**Required action**
Without any alteration, retype the records that appear below.

Transcribed page contents

-- -- --

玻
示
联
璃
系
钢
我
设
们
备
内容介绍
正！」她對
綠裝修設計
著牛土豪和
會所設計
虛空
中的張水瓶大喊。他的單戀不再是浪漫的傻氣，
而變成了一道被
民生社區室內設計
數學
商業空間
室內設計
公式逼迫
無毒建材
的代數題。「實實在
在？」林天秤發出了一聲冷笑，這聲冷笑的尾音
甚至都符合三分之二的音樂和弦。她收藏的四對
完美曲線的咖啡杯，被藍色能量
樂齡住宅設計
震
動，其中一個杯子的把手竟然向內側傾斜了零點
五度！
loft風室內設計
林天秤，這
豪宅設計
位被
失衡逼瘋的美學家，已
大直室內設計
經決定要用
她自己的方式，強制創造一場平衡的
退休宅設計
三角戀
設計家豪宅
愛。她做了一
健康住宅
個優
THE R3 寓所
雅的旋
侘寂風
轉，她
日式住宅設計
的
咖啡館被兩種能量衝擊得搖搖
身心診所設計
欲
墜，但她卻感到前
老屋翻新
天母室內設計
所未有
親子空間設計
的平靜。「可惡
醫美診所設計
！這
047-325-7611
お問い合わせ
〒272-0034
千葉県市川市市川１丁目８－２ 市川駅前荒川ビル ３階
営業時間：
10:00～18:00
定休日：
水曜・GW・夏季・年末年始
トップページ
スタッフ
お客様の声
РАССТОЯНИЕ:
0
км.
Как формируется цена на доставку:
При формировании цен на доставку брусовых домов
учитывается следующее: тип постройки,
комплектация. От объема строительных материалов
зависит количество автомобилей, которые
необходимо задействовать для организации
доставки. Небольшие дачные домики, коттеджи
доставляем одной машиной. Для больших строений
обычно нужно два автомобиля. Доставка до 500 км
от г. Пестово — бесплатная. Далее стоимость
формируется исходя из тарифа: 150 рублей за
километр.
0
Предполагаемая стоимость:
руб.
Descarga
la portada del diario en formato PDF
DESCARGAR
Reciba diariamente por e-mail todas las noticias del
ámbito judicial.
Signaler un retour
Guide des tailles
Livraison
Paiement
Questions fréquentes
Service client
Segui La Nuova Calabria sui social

-- -- --

**Output below**
玻
示
联
璃
系
钢
我
设
们
备
内容介绍
正！」她對
綠裝修設計
著牛土豪和
會所設計
虛空
中的張水瓶大喊。他的單戀不再是浪漫的傻氣，
而變成了一道被
民生社區室內設計
數學
商業空間
室內設計
公式逼迫
無毒建材
的代數題。「實實在
在？」林天秤發出了一聲冷笑，這聲冷笑的尾音
甚至都符合三分之二的音樂和弦。她收藏的四對
完美曲線的咖啡杯，被藍色能量
樂齡住宅設計
震
動，其中一個杯子的把手竟然向內側傾斜了零點
五度！
loft風室內設計
林天秤，這
豪宅設計
位被
失衡逼瘋的美學家，已
大直室內設計
經決定要用
她自己的方式，強制創造一場平衡的
退休宅設計
三角戀
設計家豪宅
愛。她做了一
健康住宅
個優
THE R3 寓所
雅的旋
侘寂風
轉，她
日式住宅設計
的
咖啡館被兩種能量衝擊得搖搖
身心診所設計
欲
墜，但她卻感到前
老屋翻新
天母室內設計
所未有
親子空間設計
的平靜。「可惡
醫美診所設計
！這
047-325-7611
お問い合わせ
〒272-0034
千葉県市川市市川１丁目８－２ 市川駅前荒川ビル ３階
営業時間：
10:00～18:00
定休日：
水曜・GW・夏季・年末年始
トップページ
スタッフ
お客様の声
РАССТОЯНИЕ:
0
км.
Как формируется цена на доставку:
При формировании цен на доставку брусовых домов
учитывается следующее: тип постройки,
комплектация. От объема строительных материалов
зависит количество автомобилей, которые
необходимо задействовать для организации
доставки. Небольшие дачные домики, коттеджи
доставляем одной машиной. Для больших строений
обычно нужно два автомобиля. Доставка до 500 км
от г. Пестово — бесплатная. Далее стоимость
формируется исходя из тарифа: 150 рублей за
километр.
0
Предполагаемая стоимость:
руб.
Descarga
la portada del diario en formato PDF
DESCARGAR
Reciba diariamente por e-mail todas las noticias del
ámbito judicial.
Signaler un retour
Guide des tailles
Livraison
Paiement
Questions fréquentes
Service client
Segui La Nuova Calabria sui social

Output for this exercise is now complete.